In a word, the neural-somatic, sensible basis of the intellect is a necessary but not sufficient basis for its operation. St. Thomas continues (ibid.):

“Now the reason of this is that the power of knowledge is proportioned to the thing known. Wherefore the proper object of the angelic intellect, which is entirely separate from a body, is an intelligible substance separate from a body. Whereas the proper object of the human intellect, which is united to a body, is a quiddity [i.e., a specific ‘whatness’] or nature existing in corporeal matter; and through such natures of visible things it rises to a certain knowledge of things invisible.
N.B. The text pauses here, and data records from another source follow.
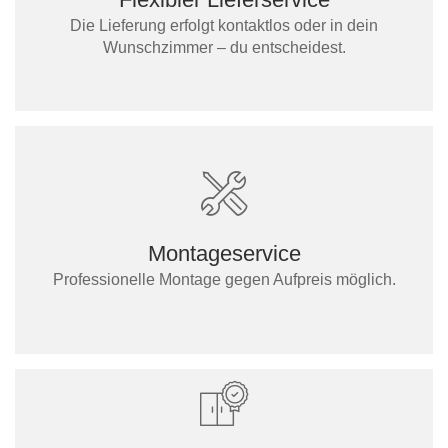
Die Lieferung erfolgt kontaktlos oder in dein
Wunschzimmer – du entscheidest.
Montageservice
Professionelle Montage gegen Aufpreis möglich.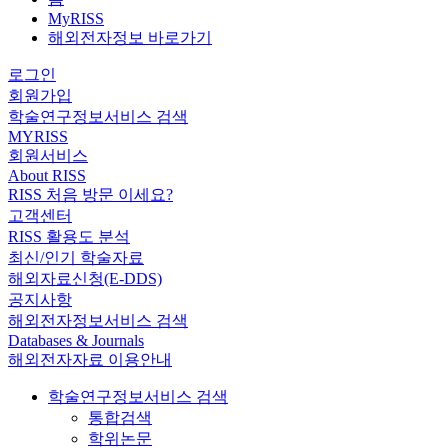
MyRISS
해외전자정보 바로가기
로그인
회원가입
학술연구정보서비스 검색
MYRISS
회원서비스
About RISS
RISS 처음 방문 이세요?
고객센터
RISS 활용도 분석
최신/인기 학술자료
해외자료신청(E-DDS)
공지사항
해외전자정보서비스 검색
Databases & Journals
해외전자자료 이용안내
학술연구정보서비스 검색
통합검색
학위논문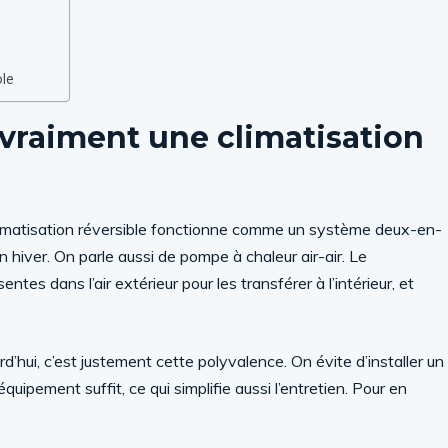
ble
 vraiment une climatisation
e climatisation réversible fonctionne comme un système deux-en-
en hiver. On parle aussi de pompe à chaleur air-air. Le
ntes dans l’air extérieur pour les transférer à l’intérieur, et
urd’hui, c’est justement cette polyvalence. On évite d’installer un
équipement suffit, ce qui simplifie aussi l’entretien. Pour en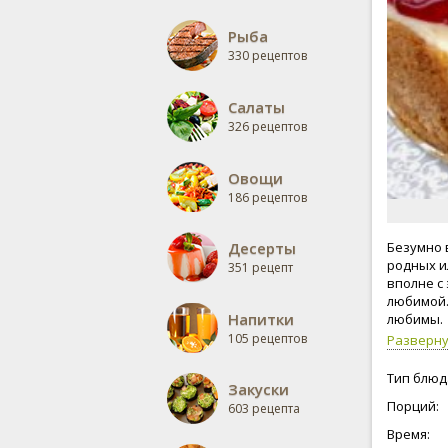
Рыба
330 рецептов
Салаты
326 рецептов
Овощи
186 рецептов
Десерты
Безумно 
родных и
351 рецепт
вполне с
любимой.
Напитки
любимы.
105 рецептов
Разверн
Тип блюд
Закуски
Порций:
603 рецепта
Время: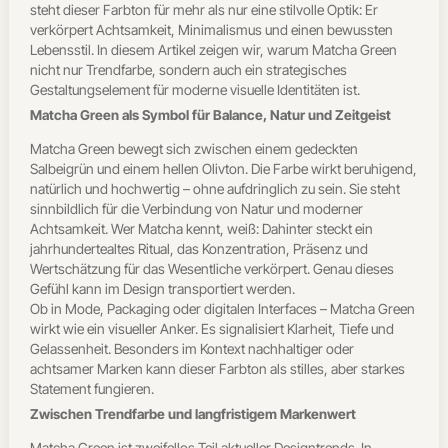
steht dieser Farbton für mehr als nur eine stilvolle Optik: Er
verkörpert Achtsamkeit, Minimalismus und einen bewussten
Lebensstil. In diesem Artikel zeigen wir, warum Matcha Green
nicht nur Trendfarbe, sondern auch ein strategisches
Gestaltungselement für moderne visuelle Identitäten ist.
Matcha Green als Symbol für Balance, Natur und Zeitgeist
Matcha Green bewegt sich zwischen einem gedeckten
Salbeigrün und einem hellen Olivton. Die Farbe wirkt beruhigend,
natürlich und hochwertig – ohne aufdringlich zu sein. Sie steht
sinnbildlich für die Verbindung von Natur und moderner
Achtsamkeit. Wer Matcha kennt, weiß: Dahinter steckt ein
jahrhundertealtes Ritual, das Konzentration, Präsenz und
Wertschätzung für das Wesentliche verkörpert. Genau dieses
Gefühl kann im Design transportiert werden.
Ob in Mode, Packaging oder digitalen Interfaces – Matcha Green
wirkt wie ein visueller Anker. Es signalisiert Klarheit, Tiefe und
Gelassenheit. Besonders im Kontext nachhaltiger oder
achtsamer Marken kann dieser Farbton als stilles, aber starkes
Statement fungieren.
Zwischen Trendfarbe und langfristigem Markenwert
Matcha Green ist zweifellos Teil aktueller Designtrends. In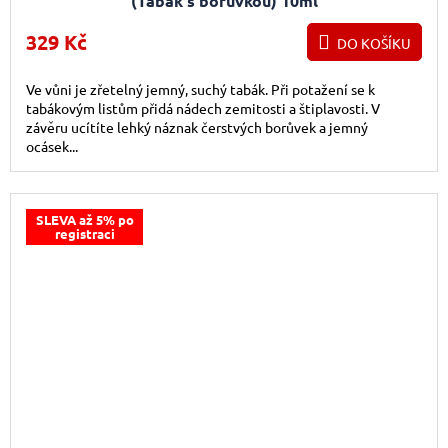
(Tabák s borůvkou) 10ml
329 Kč
DO KOŠÍKU
Ve vůni je zřetelný jemný, suchý tabák. Při potažení se k
tabákovým listům přidá nádech zemitosti a štiplavosti. V
závěru ucítíte lehký náznak čerstvých borůvek a jemný
ocásek...
SLEVA až 5% po
registraci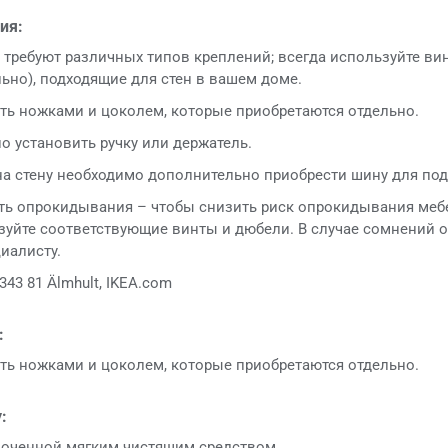
ия:
 требуют различных типов креплений; всегда используйте ви
ьно), подходящие для стен в вашем доме.
ь ножками и цоколем, которые приобретаются отдельно.
 установить ручку или держатель.
а стену необходимо дополнительно приобрести шину для п
ь опрокидывания – чтобы снизить риск опрокидывания меб
ьзуйте соответствующие винты и дюбели. В случае сомнений о
иалисту.
343 81 Älmhult, IKEA.com
:
ь ножками и цоколем, которые приобретаются отдельно.
:
моченной мягким чистящим средством.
Now it belongs to such a nature to exist in an individual, and this cannot be apart from corporeal matter: for instance, it belongs to the nature of a stone to be in an individual [i.e., particular] stone, and to the nature of a horse to be in an individual horse, and so forth. Wherefore the nature of a stone or any material thing cannot be known completely and truly, except in as much as it is known as existing in the individual. Now we apprehend the individual through the senses and the imagination. And, therefore, for the intellect to understand actually its proper object, it must of necessity turn to the phantasms in order to perceive the universal nature existing in the individual.
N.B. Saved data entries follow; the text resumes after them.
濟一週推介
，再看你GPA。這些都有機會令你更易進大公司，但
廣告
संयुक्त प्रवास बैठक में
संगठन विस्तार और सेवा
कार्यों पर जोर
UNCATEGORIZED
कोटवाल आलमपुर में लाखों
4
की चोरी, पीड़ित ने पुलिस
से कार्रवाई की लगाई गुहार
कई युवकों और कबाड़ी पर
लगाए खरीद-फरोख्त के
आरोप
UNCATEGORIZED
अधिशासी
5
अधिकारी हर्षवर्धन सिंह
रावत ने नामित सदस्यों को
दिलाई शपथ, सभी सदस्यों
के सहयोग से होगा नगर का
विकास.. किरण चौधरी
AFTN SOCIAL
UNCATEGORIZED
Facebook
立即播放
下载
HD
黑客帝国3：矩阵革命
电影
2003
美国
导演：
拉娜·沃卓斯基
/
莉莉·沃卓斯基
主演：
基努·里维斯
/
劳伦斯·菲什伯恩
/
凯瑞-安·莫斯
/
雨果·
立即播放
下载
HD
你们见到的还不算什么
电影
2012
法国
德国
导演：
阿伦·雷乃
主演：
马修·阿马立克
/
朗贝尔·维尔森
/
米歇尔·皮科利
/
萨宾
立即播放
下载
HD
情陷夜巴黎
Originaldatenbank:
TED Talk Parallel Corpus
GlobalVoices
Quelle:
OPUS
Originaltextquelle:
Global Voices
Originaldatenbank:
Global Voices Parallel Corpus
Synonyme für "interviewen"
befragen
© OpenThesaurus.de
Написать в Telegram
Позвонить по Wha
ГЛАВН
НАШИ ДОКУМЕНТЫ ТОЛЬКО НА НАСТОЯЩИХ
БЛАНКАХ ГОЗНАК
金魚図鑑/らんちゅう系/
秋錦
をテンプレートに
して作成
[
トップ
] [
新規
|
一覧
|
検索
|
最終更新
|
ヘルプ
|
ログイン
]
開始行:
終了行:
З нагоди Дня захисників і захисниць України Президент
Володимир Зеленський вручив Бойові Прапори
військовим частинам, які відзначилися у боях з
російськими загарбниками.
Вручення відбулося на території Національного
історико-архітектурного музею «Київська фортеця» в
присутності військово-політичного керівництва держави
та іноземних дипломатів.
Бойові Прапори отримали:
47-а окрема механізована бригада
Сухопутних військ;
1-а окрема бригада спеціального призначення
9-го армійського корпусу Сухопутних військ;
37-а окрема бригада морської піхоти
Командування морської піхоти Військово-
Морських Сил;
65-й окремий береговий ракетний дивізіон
This train of thought has value not only in the mind-brain debate, but also in the larger debate about epistemology, idealism, and realism. Only by adequately grounding our cognition in the sensible world, as the cognition of another sensible object in that world, can we secure a foothold for the immateriality of the intellect as argued for in the preceding, as well as for the reality of the external world. To cite Étienne Gilson, at some length, in Thomist Realism and the Critique of Knowledge ([San Francisco: Ignatius Press, 1986], pp. 173ff.):

“As St. Thomas says: ‘Non enim proprie loquendo sensus aut intellectus cognoscit, sed homo per utrumque [Q. d. de Ver., q. 2, a. 6, ad 3].’ This explains why we are able to form a certain knowledge of [empirical] singulars. By means of the senses we directly grasp the tings we know, thanks to our perception of their sensible qualities; and by means of the intellect we grasp the same things, thanks to the abstract concepts we form of them. Therefore, ut is the whole man who knows particulars, in that he thinks what he perceives. … ‘Properly speaking, neither the senses nor the intellect knows; it is the individual man who knows by means of the senses and the intellect. There are several actions but only one subject, one being who possesses distinct yet harmonious powers and produces these diverse actions [citing Domet de Vorges, La perception et la psychologie thomiste [Paris: Roger and Chernoviz, 1892), 197].’ … Concerning such operations, St. Thomas comments: ‘Non sunt animae tantum, sed conjuncti.’ … To locate the principle of his proper activity beyond or above him is simply to say that man is not man. No question can validly be approached from the standpoint of sense or intellect alone; everything must, in the long run, be related to the conjunctum, to man, who is the only concretely existing knowing subject.…

For starting with the conjunctum means starting with corporeal bodies as well as with knowledge, and if we start with bodies it is clear that, for us, the existence of matter is not a problem.”

The implications of this view of the mind and man as a cognizer are profound, to say the least, for discussions of the Eucharistic Real Presence. If man can only proper know anything via sensible reality, and, in turn, can only understand sensible reality via the abstractive, immaterial power of the intellect, then the canonically guarded intimacy of the Eucharist––take, eat, drink––is not merely a liturgical nicety, or a rationalistic stricture, but very well may be the only coherent grounds in which God can be known to humans as both He wishes and as they can bear. Once again, we see how the Eucharist is the Church’s only possible ordo theologiae, the axis of her total identity in Christ, the Eucharistic Lord of body and mind, heart and soul.